Doch er schaffte nicht, was sein ebenfalls sehr konservativer Autorenkollege Anthony Trollope keine 50 Jahre vorher spielend geschafft hatte, als er theologische und die in der Geschichte der anglikanischen Kirche begründeten Konflikte zwischen High Church und Low Church zum treibenden Motiv der beiden ersten Romane der Chronik des fiktiven County Barsetshire machte (The Warden und Barchester Towers, auch wenn letzteres Längen aufweist). Außer dem Umstand, dass der Cousin und erste Verlobte als Atheist geschildert wird, der der gläubigen jungen Gutsbesitzerin dann deswegen doch nicht so recht konvenierte, während der junge Arzt selber gläubig ist, ist alles, was Lewis Carroll mit diesen Fragen machen kann, dass er sie von den Menschen – diskutieren lässt, bis sich jeweils in kürzester Zeit eine apodiktisch vorgetragene Meinung als einzig richtige erwiesen hat.
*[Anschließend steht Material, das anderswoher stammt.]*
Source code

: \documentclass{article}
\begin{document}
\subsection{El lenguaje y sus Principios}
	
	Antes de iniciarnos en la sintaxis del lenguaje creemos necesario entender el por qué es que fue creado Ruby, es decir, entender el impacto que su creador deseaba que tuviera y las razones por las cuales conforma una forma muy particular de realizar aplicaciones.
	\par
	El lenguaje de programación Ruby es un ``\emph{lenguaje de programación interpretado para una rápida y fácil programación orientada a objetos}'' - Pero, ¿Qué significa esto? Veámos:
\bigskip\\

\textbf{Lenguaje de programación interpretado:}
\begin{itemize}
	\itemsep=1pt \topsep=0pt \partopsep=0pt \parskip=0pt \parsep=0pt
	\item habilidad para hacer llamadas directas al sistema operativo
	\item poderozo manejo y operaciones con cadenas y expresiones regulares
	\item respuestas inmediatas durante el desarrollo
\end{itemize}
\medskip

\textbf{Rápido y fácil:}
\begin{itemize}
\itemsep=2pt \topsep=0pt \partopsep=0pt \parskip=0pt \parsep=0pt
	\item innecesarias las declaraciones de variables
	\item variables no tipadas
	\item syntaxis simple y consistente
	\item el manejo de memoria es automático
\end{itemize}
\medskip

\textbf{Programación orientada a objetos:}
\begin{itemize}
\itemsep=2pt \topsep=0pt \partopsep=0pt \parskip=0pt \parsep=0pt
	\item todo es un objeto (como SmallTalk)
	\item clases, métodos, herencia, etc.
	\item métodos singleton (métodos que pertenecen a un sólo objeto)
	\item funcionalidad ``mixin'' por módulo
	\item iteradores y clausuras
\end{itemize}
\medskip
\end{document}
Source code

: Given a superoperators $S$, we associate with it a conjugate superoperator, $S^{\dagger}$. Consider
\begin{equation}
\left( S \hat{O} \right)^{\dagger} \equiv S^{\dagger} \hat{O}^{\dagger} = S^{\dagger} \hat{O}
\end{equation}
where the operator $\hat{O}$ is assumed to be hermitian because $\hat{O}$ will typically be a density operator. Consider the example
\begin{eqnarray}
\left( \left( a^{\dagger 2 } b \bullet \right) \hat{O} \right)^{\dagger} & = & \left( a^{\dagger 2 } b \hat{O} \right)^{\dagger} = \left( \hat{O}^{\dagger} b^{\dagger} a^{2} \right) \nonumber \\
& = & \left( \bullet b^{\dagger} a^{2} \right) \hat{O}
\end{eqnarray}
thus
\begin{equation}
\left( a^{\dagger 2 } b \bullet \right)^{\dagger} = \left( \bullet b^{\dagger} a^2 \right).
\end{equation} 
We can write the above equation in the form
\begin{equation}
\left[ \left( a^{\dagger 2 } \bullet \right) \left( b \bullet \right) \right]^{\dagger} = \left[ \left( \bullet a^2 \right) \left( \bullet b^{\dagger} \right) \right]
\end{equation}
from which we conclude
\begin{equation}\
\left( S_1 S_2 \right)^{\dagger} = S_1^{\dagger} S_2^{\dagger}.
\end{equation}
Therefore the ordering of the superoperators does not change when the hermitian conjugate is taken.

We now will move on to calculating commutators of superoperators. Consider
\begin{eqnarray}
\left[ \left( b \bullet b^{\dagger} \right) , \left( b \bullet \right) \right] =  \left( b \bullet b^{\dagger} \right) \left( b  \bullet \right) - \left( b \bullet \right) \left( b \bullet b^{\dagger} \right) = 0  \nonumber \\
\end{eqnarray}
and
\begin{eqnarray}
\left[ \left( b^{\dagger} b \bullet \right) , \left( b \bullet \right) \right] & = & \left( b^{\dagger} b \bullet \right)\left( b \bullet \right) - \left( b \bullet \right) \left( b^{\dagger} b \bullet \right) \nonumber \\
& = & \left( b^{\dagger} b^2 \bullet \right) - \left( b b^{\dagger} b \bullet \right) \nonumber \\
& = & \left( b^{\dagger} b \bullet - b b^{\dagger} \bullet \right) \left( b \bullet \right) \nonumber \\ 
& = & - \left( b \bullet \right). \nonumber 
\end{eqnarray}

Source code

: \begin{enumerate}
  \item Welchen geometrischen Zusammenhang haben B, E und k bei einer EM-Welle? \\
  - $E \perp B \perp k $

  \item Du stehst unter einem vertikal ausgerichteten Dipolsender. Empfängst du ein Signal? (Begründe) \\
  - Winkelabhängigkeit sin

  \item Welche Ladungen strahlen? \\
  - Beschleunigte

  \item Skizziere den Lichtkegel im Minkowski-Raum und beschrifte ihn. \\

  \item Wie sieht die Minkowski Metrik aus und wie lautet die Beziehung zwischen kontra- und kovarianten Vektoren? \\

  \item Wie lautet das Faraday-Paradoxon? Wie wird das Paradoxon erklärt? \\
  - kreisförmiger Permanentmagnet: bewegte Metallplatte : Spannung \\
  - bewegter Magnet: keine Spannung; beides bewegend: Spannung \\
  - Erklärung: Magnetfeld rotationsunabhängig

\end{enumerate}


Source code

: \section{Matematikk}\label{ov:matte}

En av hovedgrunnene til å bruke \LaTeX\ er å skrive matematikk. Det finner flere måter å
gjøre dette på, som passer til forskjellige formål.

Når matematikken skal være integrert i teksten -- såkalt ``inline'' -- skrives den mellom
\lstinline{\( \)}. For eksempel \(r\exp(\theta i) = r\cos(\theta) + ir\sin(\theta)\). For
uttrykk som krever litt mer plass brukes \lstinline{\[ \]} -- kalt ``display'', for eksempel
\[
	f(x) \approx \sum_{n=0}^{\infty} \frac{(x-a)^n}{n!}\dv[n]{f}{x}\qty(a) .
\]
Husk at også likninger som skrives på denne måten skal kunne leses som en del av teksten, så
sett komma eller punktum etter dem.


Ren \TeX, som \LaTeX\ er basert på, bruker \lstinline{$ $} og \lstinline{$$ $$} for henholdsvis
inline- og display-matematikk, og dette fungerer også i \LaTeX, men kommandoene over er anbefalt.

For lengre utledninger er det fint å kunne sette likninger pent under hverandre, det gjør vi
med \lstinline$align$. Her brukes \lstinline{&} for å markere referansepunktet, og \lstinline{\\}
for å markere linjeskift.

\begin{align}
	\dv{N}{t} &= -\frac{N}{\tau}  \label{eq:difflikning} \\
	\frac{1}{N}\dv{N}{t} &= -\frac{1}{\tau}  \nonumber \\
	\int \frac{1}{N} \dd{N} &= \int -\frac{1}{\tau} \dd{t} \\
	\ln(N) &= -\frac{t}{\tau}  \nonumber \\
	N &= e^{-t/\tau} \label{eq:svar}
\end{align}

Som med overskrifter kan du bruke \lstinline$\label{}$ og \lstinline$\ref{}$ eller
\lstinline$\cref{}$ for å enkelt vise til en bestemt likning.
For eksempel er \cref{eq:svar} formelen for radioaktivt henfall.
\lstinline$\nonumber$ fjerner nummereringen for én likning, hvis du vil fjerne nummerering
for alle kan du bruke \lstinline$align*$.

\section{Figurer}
Aber wenn der Ich-Erzähler über die künstliche (er nennt sie in meiner Übersetzung orthodoxe) Art, Predigten zu halten, die in London herrscht und dagegen vorteilhaft die biedere Art der Landprediger hält, so bringt das die Handlung in keiner Weise voran. Es ist einfach nur die Privatmeinung des Menschen Dodgson, die er – seinerseits in der biederen (andere würden sagen: plumpen) Art eines Landpredigers (der er wohl ohne sein Stottern geworden wäre) äußern lässt.

Ewig schade um die guten Teile, aber sie sind unrettbar mit dem Rest verbunden, und so bleibt der Roman wohl eher etwas für jene, die auch mal etwas abseitigere, wenn auch nicht unbedingt ‚gute‘ bzw. perfekte Literatur lesen möchten. Und für alle von Lewis Carroll so oder so Begeisterten.